The derivative is represented as \(\frac{df}{dx}\) or \(f'(x)\), where \(f\) is a function and \(x\) is the variable. In simpler terms, if you have a function \(y = f(x)\), its derivative \(f'(x)\) tells you the slope of the tangent line to the graph of the function at any point \(x\). This slope reflects how fast \(y\) is changing with respect to \(x\).

For basic functions, such as linear functions (like \(y = mx+b\)) where the graph is a straight line, the derivative is constant. But for more complex functions – including polynomials, trigonometric, exponential, and logarithmic functions – the derivative can vary at different points, indicating how the function is 'curved' at those points.
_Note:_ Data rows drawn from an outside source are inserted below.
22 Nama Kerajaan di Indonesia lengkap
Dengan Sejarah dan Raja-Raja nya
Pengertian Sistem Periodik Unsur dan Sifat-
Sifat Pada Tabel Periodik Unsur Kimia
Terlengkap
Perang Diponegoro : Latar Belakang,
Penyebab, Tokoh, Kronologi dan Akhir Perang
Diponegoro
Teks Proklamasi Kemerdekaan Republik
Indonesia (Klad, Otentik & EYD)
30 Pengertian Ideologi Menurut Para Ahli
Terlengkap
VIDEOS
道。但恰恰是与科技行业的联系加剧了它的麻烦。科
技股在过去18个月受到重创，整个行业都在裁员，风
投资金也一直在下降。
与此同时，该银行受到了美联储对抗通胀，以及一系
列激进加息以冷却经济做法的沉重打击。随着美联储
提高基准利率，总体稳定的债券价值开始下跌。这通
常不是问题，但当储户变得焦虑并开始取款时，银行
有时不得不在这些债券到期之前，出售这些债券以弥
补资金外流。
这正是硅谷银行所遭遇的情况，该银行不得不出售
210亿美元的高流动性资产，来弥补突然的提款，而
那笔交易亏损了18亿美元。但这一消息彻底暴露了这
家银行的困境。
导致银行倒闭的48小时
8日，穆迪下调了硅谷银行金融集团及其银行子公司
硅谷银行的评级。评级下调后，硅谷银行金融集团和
Calculating Simple Derivatives

For the power of \(x\), such as \(x^n\), the derivative is \(nx^{n-1}\), following the power rule. And for the sum or difference of functions, the derivative is simply the sum or difference of their individual derivatives.

When it comes to multiplying two functions, calculus doesn't want you to be left in the dark. Here comes the product rule to the rescue! The product rule is a formula used to find the derivative of a product of two functions. It's like a dance between two parts of a function that are being multiplied together.
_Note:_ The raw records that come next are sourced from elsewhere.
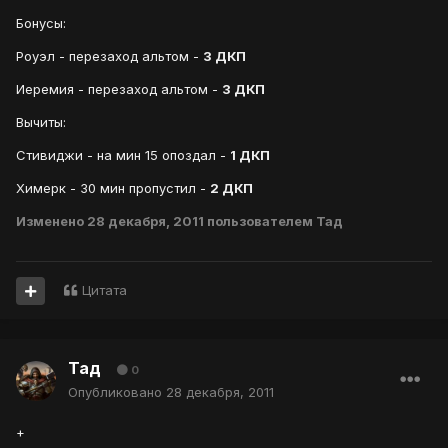
Бонусы:
Роуэл - перезаход альтом -
3 ДКП
Иеремия - перезаход альтом -
3 ДКП
Вычиты:
Стивиджи - на мин 15 опоздал -
1 ДКП
Химерк - 30 мин пропустил -
2 ДКП
Изменено
28 декабря, 2011
пользователем Тад
Цитата
Тад
0
Опубликовано
28 декабря, 2011
+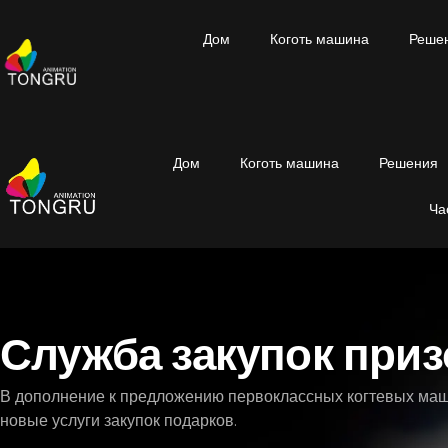
Дом
Коготь машина
Реше
Дом
Коготь машина
Решения
Ча
Служба закупок приз
В дополнение к предложению первоклассных когтевых ма
новые услуги закупок подарков.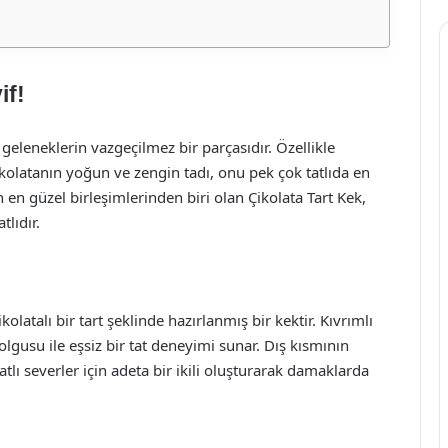
if!
 geleneklerin vazgeçilmez bir parçasıdır. Özellikle
. Çikolatanın yoğun ve zengin tadı, onu pek çok tatlıda en
n en güzel birleşimlerinden biri olan Çikolata Tart Kek,
lıdır.
kolatalı bir tart şeklinde hazırlanmış bir kektir. Kıvrımlı
lgusu ile eşsiz bir tat deneyimi sunar. Dış kısmının
 tatlı severler için adeta bir ikili oluşturarak damaklarda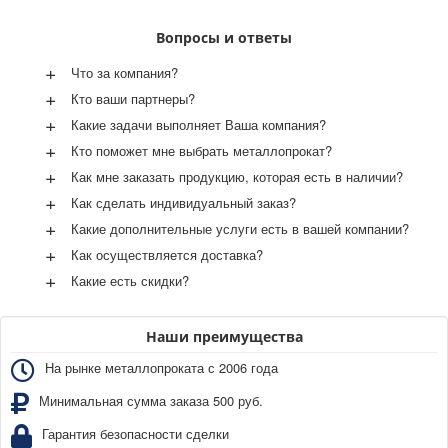
Вопросы и ответы
+
Что за компания?
+
Кто ваши партнеры?
+
Какие задачи выполняет Ваша компания?
+
Кто поможет мне выбрать металлопрокат?
+
Как мне заказать продукцию, которая есть в наличии?
+
Как сделать индивидуальный заказ?
+
Какие дополнительные услуги есть в вашей компании?
+
Как осуществляется доставка?
+
Какие есть скидки?
Наши преимущества
На рынке металлопроката с 2006 года
Минимальная сумма заказа 500 руб.
Гарантия безопасности сделки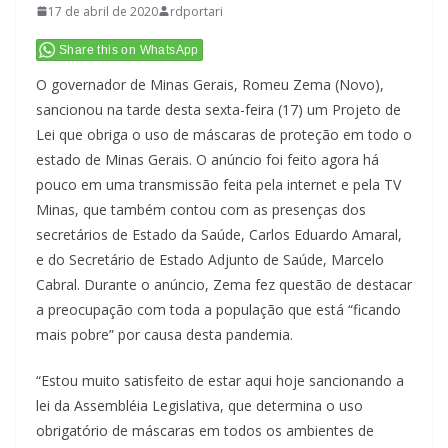
17 de abril de 2020
rdportari
Share this on WhatsApp
O governador de Minas Gerais, Romeu Zema (Novo),
sancionou na tarde desta sexta-feira (17) um Projeto de
Lei que obriga o uso de máscaras de proteção em todo o
estado de Minas Gerais. O anúncio foi feito agora há
pouco em uma transmissão feita pela internet e pela TV
Minas, que também contou com as presenças dos
secretários de Estado da Saúde, Carlos Eduardo Amaral,
e do Secretário de Estado Adjunto de Saúde, Marcelo
Cabral. Durante o anúncio, Zema fez questão de destacar
a preocupação com toda a população que está “ficando
mais pobre” por causa desta pandemia.
“Estou muito satisfeito de estar aqui hoje sancionando a
lei da Assembléia Legislativa, que determina o uso
obrigatório de máscaras em todos os ambientes de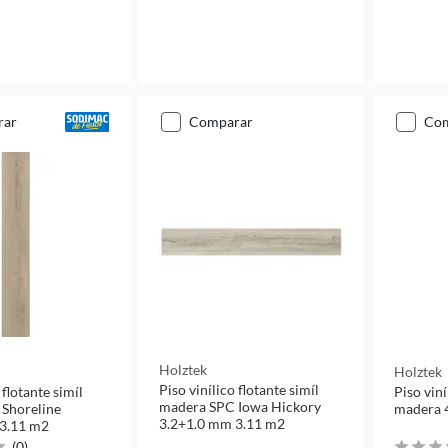
rar
comparar
co
Holztek
Holztek
Piso vinílico flotante simíl
 flotante simíl
Piso viní
madera SPC Iowa Hickory
Shoreline
3.2+1.0 mm 3.11 m2
 3.11 m2
(
0
)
If you have two differentiable functions \(u(x)\) and \(v(x)\), and you need to find the derivative of their product \(u(x)v(x)\), simply follow this choreography: \(u'(x)v(x) + u(x)v'(x)\), where \(u'(x)\) and \(v'(x)\) are the derivatives of \(u(x)\) and \(v(x)\), respectively.

In our exercise, we applied the product rule to find the derivative of \((x + 2)x\). We differentiated each function — \(x+2\) and \(x\) — and added the product of the first function and the derivative of the second to the product of the second function and the derivative of the first. It’s a tango of differentiation and multiplication being performed accordingly to the rhythm of the rule.

The quotient rule is another essential move in the calculus dance, particularly when you're dividing two functions. It tackles the derivative of a division of two functions, similar to how the product rule handles multiplication.

Thinking in terms of our exercise, when the function you’re dealing with looks like a fraction, the quotient rule is your go-to. The rule states: if you have a function \(y = \frac{u(x)}{v(x)}\), then the derivative of \(y\) with respect to \(x\) is \(\frac{dy}{dx} = \frac{u'(x)v(x) - u(x)v'(x)}{[v(x)]^2}\). Here, you subtract the product of the derivative of the numerator and the denominator from the product of the numerator and the derivative of the denominator, all over the square of the denominator.

Why all this fuss? Well, imagine trying to see how the ratio of two changing quantities changes. The quotient rule gives you just that, reflection on instant changes of rates. Always remember that when using the quotient rule, the function on the bottom of the fraction should never equal zero, as dividing by zero is undefined.